Sao Paulo. Departure.
Our travel co-ordinator had warned us that the escape from Brazil might be tricky so we were up early this morning to allow plenty of time. Sadly his hunch was well founded, as pretty much every part of the journey proved torturous in extremis. The internet was down at the hotel so we couldn’t check in online (funny how, in such a short space of time, on-line check-in has become so much the norm that I now feel quite nervous showing up at an airport without boarding pass in hand.) There was hell traffic all the way to the airport and on arrival it transpired that the London flight was severely overbooked. There were about 40 of us booked onto this one flight and some of our party were being told that either they’d been down-graded or bumped off the flight altogether. Not great.
I dodged the bullet, so after some time queuing at the check-in counter found myself in possession of a boarding pass. This queue, it turns out, was merely the appetizer for first the security screening line and then, most spectacularly, passport control. Despite it being a busy time there were just three clerks processing out-going foreigners, which made for a queue of epic proportions, winding back and forth on itself seven times. Many of our crew were in this line so at least there were moments of comic relief as we passed each other time and time again as the queue shuffled on. An hour later I finally made it to the front, from where I could see a couple of our video lads just joining the very back, having sloped off for a post check-in smoke. That might turn out to be a very costly cigarette.

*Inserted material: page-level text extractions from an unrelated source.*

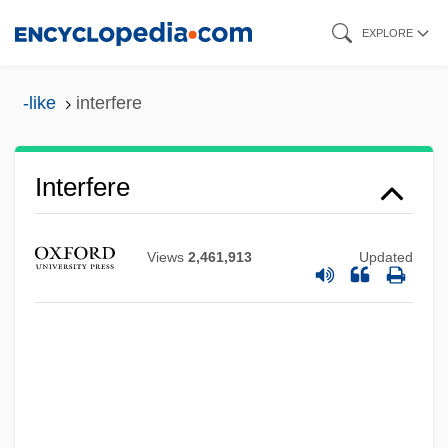
Skip
EXPLORE
to
main
-like
interfere
content
Interfere
Views
2,461,913
Updated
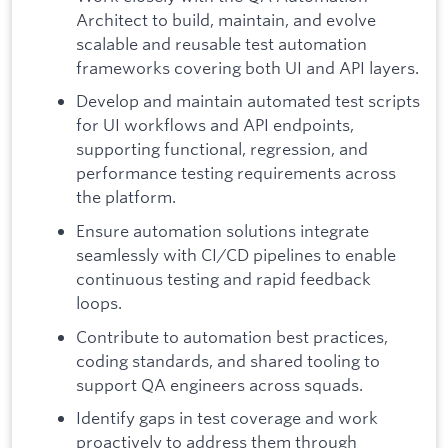
Architect to build, maintain, and evolve
scalable and reusable test automation
frameworks covering both UI and API layers.
Develop and maintain automated test scripts
for UI workflows and API endpoints,
supporting functional, regression, and
performance testing requirements across
the platform.
Ensure automation solutions integrate
seamlessly with CI/CD pipelines to enable
continuous testing and rapid feedback
loops.
Contribute to automation best practices,
coding standards, and shared tooling to
support QA engineers across squads.
Identify gaps in test coverage and work
proactively to address them through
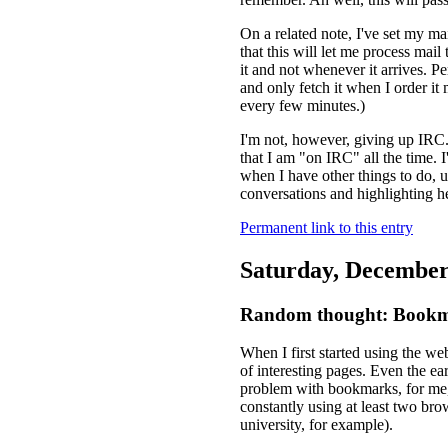
On a related note, I've set my ma
that this will let me process mai
it and not whenever it arrives. P
and only fetch it when I order it m
every few minutes.)
I'm not, however, giving up IRC. 
that I am "on IRC" all the time.
when I have other things to do, 
conversations and highlighting he
Permanent link to this entry
Saturday, December
Random thought: Bookma
When I first started using the we
of interesting pages. Even the ea
problem with bookmarks, for me,
constantly using at least two br
university, for example).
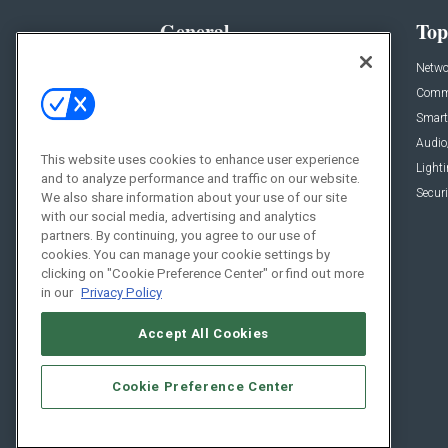
General
Top
News
Netwo
Briefs
Comme
Products
Smart
Projects
Audio
This website uses cookies to enhance user experience
Resources
Light
and to analyze performance and traffic on our website.
Sponsored
Securi
We also share information about your use of our site
with our social media, advertising and analytics
Podcasts
partners. By continuing, you agree to our use of
cookies. You can manage your cookie settings by
clicking on "Cookie Preference Center" or find out more
in our
Privacy Policy
Accept All Cookies
Cookie Preference Center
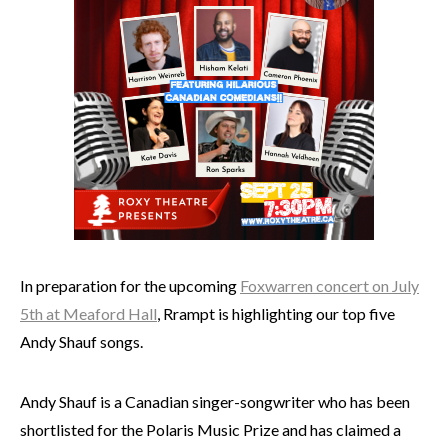
In preparation for the upcoming
Foxwarren concert on July
5th at Meaford Hall
, Rrampt is highlighting our top five
Andy Shauf songs.
Andy Shauf is a Canadian singer-songwriter who has been
shortlisted for the Polaris Music Prize and has claimed a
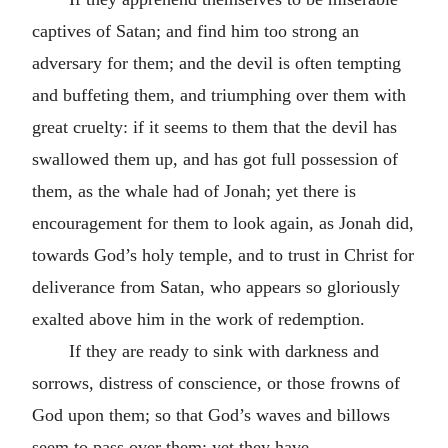
captives of Satan; and find him too strong an
adversary for them; and the devil is often tempting
and buffeting them, and triumphing over them with
great cruelty: if it seems to them that the devil has
swallowed them up, and has got full possession of
them, as the whale had of Jonah; yet there is
encouragement for them to look again, as Jonah did,
towards God’s holy temple, and to trust in Christ for
deliverance from Satan, who appears so gloriously
exalted above him in the work of redemption.
If they are ready to sink with darkness and
sorrows, distress of conscience, or those frowns of
God upon them; so that God’s waves and billows
seem to pass over them; yet they have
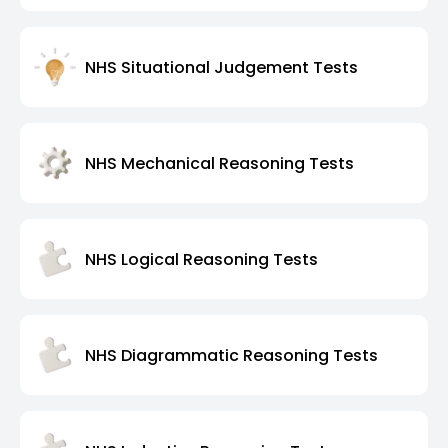
NHS Situational Judgement Tests
NHS Mechanical Reasoning Tests
NHS Logical Reasoning Tests
NHS Diagrammatic Reasoning Tests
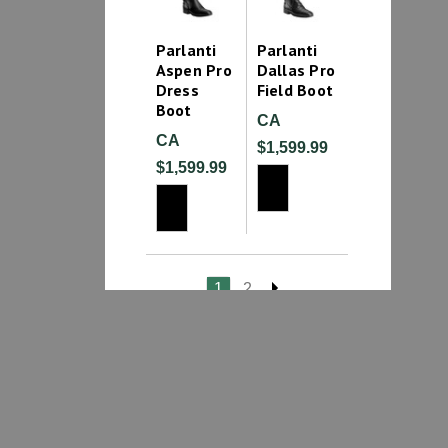
Parlanti
Parlanti
Aspen Pro
Dallas Pro
Dress
Field Boot
Boot
CA
CA
$1,599.99
$1,599.99
1
2
Mens English Boots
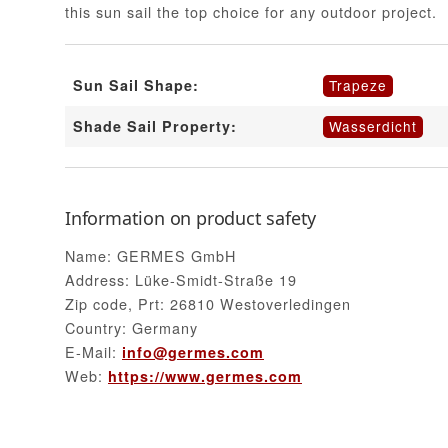
this sun sail the top choice for any outdoor project.
Trapeze
Sun Sail Shape:
Wasserdicht
Shade Sail Property:
Information on product safety
Name: GERMES GmbH
Address: Lüke-Smidt-Straße 19
Zip code, Prt: 26810 Westoverledingen
Country: Germany
E-Mail:
info@germes.com
Web:
https://www.germes.com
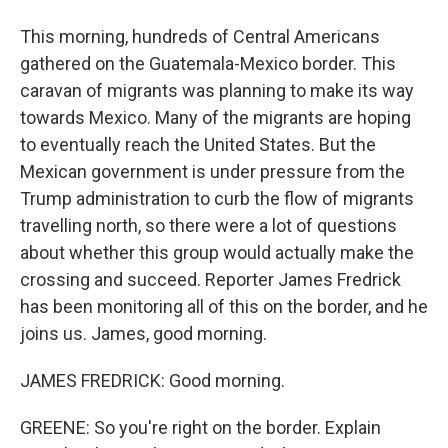
This morning, hundreds of Central Americans
gathered on the Guatemala-Mexico border. This
caravan of migrants was planning to make its way
towards Mexico. Many of the migrants are hoping
to eventually reach the United States. But the
Mexican government is under pressure from the
Trump administration to curb the flow of migrants
travelling north, so there were a lot of questions
about whether this group would actually make the
crossing and succeed. Reporter James Fredrick
has been monitoring all of this on the border, and he
joins us. James, good morning.
JAMES FREDRICK: Good morning.
GREENE: So you're right on the border. Explain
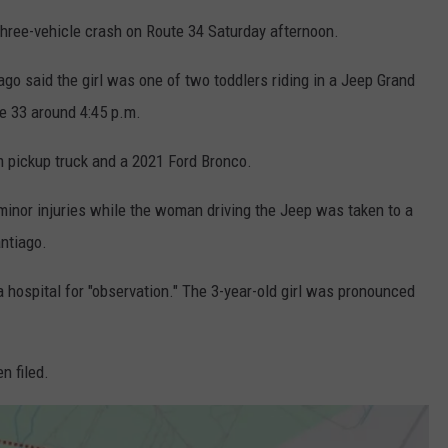
three-vehicle crash on Route 34 Saturday afternoon.
 said the girl was one of two toddlers riding in a Jeep Grand
te 33 around 4:45 p.m.
m pickup truck and a 2021 Ford Bronco.
minor injuries while the woman driving the Jeep was taken to a
antiago.
a hospital for "observation." The 3-year-old girl was pronounced
n filed.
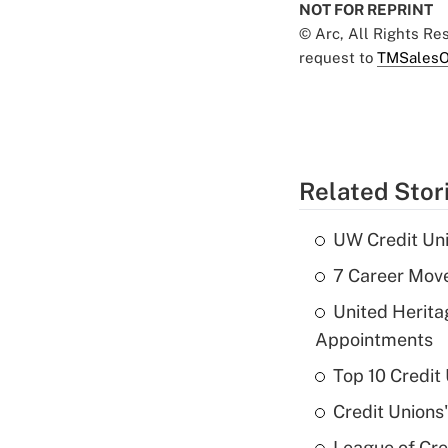
NOT FOR REPRINT
© Arc, All Rights R
request to
TMSalesO
Related Stor
UW Credit Uni
7 Career Move
United Herit
Appointments
Top 10 Credit
Credit Unions
League of Cr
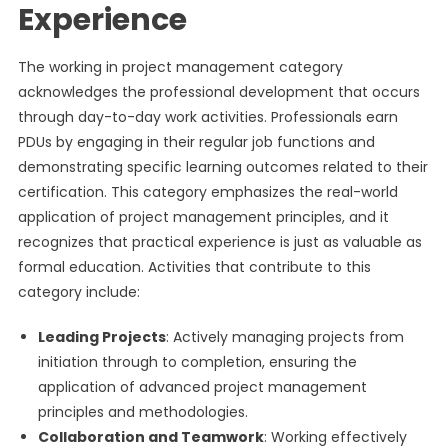
Experience
The working in project management category
acknowledges the professional development that occurs
through day-to-day work activities. Professionals earn
PDUs by engaging in their regular job functions and
demonstrating specific learning outcomes related to their
certification. This category emphasizes the real-world
application of project management principles, and it
recognizes that practical experience is just as valuable as
formal education. Activities that contribute to this
category include:
Leading Projects
: Actively managing projects from
initiation through to completion, ensuring the
application of advanced project management
principles and methodologies.
Collaboration and Teamwork
: Working effectively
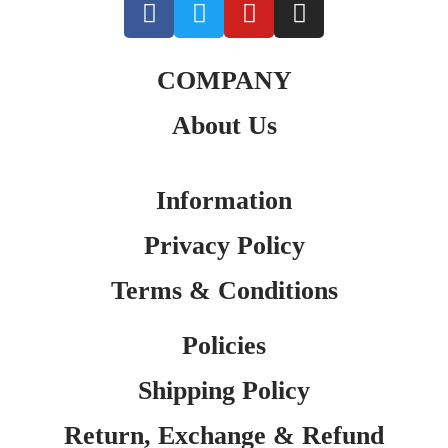
COMPANY
About Us
Information
Privacy Policy
Terms & Conditions
Policies
Shipping Policy
Return, Exchange & Refund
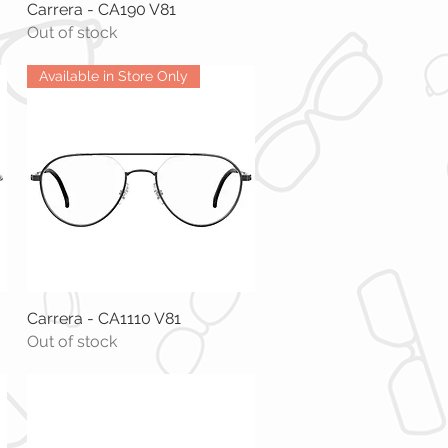
Carrera - CA190 V81
Quick View
Out of stock
Available in Store Only
Carrera - CA1110 V81
Quick View
Out of stock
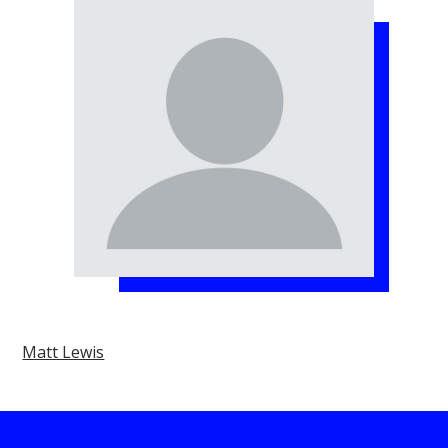
Matt Lewis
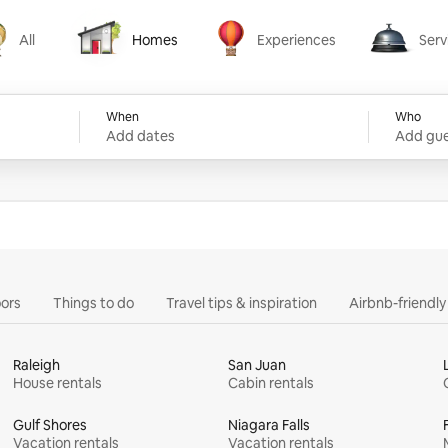
All
Homes
Experiences
Serv
Homes
Experiences
Services
When
Who
Add dates
Add gue
ors
Things to do
Travel tips & inspiration
Airbnb-friendl
Raleigh
San Juan
House rentals
Cabin rentals
Gulf Shores
Niagara Falls
Vacation rentals
Vacation rentals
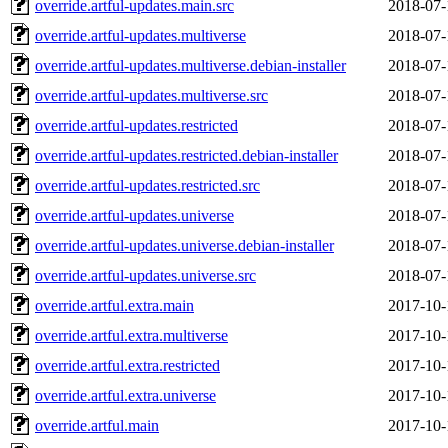
override.artful-updates.main.src
2018-07-
override.artful-updates.multiverse
2018-07-
override.artful-updates.multiverse.debian-installer
2018-07-
override.artful-updates.multiverse.src
2018-07-
override.artful-updates.restricted
2018-07-
override.artful-updates.restricted.debian-installer
2018-07-
override.artful-updates.restricted.src
2018-07-
override.artful-updates.universe
2018-07-
override.artful-updates.universe.debian-installer
2018-07-
override.artful-updates.universe.src
2018-07-
override.artful.extra.main
2017-10-
override.artful.extra.multiverse
2017-10-
override.artful.extra.restricted
2017-10-
override.artful.extra.universe
2017-10-
override.artful.main
2017-10-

We made it through with 15 minutes to spare so gathered in the closest bar to our gate where we helped each other get rid of any remaining local currency. This was the moment when I realised I hadn’t even seen any Brazilian currency since we arrived six days ago. It’s been so full-on that I have seen nothing apart from the inside of the hotel, the inside of the stadium and of course the inside of a CT scanner at the Albert Einstein hospital.
The flight was fine, if long. I watched “Fair Game” the Sean Penn film about the Valerie Plame affair, which was very good, despite the pain of being reminded of the wiles of the Bush administration. I finished The Geography of Bliss by Eric Weiner, which is a great read and finally passed out. We’ve three weeks now until the final furlong of the 360 tour. This last leg (Mexico / North America) is a long one but even so it's strange to really take on board that the end is in sight for our five-year mission. This may necessitate an amount of adjustment.